Pros and cons of paying taxes with a credit card
Not sure if paying your taxes with a credit card is a good idea? Here’s a quick look at the pros and cons.
- You may be able to get points or cash back rewards that are equal to or greater than the fee charged by the service provider. This is especially true if you have a new card with a sign up bonus, like the Discover it® Cash Back card, which doubles the cash back in the first year. Some cards also offer cash back bonuses when you charge a certain amount in the first few months.
- You can charge the tax bill to a card with an introductory 0% APR rate and pay it back in interest-free installments.
- You’ll remain in control of your own tax burden without involving the IRS, which will save you time and possibly some stress.
- You’re typically not going to earn premium rewards on the taxes you owe. Most cards offer 1% cash back on this type of purchase as it doesn’t fall into any of the rotating cash back or reward points categories.
- You might end up further in debt if you can’t pay the balance off in full. This is especially true if you can’t qualify for a card with an introductory 0% APR rate, which lets you carry the balance interest-free for several months.
- You could get a hit on your credit report if the extra debt affects your credit utilization score.
When does it make sense to pay taxes with a credit card?
There can be concrete benefits to paying your taxes with a credit card if you have a dedicated plan to pay the debt off, particularly if you use a card that has both an introductory 0% APR and a sign up bonus.
The bonus cash amount should be larger than the fee charged by the service provider you choose, and you need to be dedicated to paying back the entire charge before the introductory rate expires. If you are certain you can meet both those criteria, then this option leaves you better off than if you had simply cut a check to the IRS.
Alternatives to paying taxes with a credit card
Even if you don’t qualify for a card with a sign-up bonus or you’re fearful of getting further behind with your credit card debt, there are additional options.
The IRS allows you to apply for a payment plan, and the interest they charge is much lower than what you might pay when carrying the balance on an average credit card.
Here are the basic options:
- You can delay payment for 120 days if your tax bill is less than $100,000. If you choose this short-term payment plan, you’ll pay around 5.5% interest, plus a late fee of 0.25% each month. (These payments will be deducted from your checking account by the IRS if the tax bill is more than $25,000.)

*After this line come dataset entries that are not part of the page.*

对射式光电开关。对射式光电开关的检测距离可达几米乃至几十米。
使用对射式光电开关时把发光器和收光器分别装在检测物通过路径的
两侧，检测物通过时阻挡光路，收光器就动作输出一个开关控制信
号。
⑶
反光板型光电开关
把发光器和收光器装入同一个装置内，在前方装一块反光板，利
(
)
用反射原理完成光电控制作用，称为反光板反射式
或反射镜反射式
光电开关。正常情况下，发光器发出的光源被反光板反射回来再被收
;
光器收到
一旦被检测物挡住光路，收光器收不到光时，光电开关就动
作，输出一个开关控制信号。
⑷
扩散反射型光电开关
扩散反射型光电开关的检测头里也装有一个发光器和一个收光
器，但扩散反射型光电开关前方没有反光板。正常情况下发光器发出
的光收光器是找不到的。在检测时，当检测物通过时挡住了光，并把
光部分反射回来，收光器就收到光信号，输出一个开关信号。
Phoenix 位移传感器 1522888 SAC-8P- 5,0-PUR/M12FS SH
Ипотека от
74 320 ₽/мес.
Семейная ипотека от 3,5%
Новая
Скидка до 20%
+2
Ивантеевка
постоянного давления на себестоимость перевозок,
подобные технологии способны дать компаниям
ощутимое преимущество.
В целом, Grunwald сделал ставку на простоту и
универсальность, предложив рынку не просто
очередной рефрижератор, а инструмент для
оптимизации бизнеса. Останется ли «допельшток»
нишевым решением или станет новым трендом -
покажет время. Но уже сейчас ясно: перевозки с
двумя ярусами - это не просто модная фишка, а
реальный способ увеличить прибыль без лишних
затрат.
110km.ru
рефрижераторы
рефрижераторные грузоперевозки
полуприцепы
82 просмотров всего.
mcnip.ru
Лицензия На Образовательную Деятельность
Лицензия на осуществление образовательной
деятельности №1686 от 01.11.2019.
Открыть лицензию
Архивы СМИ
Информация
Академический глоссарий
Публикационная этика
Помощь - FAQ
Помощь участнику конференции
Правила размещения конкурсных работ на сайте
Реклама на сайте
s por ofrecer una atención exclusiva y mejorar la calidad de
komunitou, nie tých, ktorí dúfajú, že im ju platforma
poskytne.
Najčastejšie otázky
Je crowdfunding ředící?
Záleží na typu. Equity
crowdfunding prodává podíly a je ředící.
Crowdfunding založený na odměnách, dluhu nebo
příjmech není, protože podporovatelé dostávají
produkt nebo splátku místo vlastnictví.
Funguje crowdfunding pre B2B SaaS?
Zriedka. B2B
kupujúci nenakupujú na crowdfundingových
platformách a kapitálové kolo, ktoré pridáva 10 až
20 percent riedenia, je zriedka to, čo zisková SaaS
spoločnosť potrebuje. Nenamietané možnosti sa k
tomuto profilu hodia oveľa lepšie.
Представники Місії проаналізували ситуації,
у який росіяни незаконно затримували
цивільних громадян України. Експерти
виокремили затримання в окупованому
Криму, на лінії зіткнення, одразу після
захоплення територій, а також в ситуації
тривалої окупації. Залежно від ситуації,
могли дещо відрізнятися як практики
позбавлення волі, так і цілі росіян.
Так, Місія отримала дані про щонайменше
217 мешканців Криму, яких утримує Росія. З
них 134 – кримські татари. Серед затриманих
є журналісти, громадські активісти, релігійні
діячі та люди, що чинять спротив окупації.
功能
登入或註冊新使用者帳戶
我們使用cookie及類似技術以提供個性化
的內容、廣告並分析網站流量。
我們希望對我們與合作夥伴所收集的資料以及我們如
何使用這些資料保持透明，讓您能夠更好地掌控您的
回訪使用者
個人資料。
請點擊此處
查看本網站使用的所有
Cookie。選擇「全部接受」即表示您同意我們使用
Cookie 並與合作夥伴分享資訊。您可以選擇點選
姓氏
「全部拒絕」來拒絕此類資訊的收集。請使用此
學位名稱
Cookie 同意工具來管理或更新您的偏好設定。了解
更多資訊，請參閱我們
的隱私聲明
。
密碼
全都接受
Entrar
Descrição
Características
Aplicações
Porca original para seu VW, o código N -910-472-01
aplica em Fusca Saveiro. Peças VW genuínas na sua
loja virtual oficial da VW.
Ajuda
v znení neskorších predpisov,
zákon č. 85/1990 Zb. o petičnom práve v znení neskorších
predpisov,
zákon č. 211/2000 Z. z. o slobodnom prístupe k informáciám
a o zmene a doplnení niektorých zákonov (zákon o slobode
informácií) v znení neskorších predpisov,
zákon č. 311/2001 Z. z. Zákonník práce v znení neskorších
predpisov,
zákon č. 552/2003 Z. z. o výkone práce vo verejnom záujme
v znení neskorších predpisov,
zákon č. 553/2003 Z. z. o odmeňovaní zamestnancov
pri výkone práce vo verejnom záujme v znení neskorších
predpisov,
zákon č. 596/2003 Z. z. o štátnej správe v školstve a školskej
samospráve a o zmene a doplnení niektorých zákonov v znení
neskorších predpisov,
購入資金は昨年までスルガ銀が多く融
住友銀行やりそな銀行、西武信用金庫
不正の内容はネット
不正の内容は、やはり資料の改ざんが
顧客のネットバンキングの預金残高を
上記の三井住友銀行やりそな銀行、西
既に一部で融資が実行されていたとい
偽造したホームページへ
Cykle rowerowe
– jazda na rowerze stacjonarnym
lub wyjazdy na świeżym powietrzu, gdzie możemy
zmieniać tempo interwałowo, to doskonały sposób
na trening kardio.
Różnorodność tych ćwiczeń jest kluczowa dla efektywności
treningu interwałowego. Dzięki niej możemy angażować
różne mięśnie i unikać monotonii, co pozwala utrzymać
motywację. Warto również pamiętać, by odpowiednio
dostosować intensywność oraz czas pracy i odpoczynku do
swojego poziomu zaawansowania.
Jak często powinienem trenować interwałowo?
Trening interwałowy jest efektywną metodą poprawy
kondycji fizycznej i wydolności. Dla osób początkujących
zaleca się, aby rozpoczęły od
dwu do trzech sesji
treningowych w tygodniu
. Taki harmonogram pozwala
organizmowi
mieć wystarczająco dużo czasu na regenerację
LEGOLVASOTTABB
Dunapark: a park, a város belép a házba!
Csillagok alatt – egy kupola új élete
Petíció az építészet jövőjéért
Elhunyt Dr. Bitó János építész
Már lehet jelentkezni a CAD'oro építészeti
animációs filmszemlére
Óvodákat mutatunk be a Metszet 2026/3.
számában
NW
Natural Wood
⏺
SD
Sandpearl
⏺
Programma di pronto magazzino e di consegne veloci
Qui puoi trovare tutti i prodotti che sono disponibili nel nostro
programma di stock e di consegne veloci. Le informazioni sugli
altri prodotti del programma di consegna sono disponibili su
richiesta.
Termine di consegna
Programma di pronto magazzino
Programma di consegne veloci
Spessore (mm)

- You can opt to make long-term installment payments through the IRS as well. This option comes with fees, including a $31 online setup fee, a late fee of 0.25% of your balance each month and interest of 3%, plus the federal short-term rate. The interest compounds daily.
The bottom line
Paying your tax bill with your credit card is doable, and it can put you ahead of the game, but it only works when you are eligible for a card with a sign up bonus, an introductory 0% APR rate or both.
You also have to be diligent about sticking to the payment plan you impose on yourself. Otherwise, it’s better to set up a payment plan with the IRS. They charge interest and fees, but these are much lower than the interest you’ll pay to carry debt on the average credit card.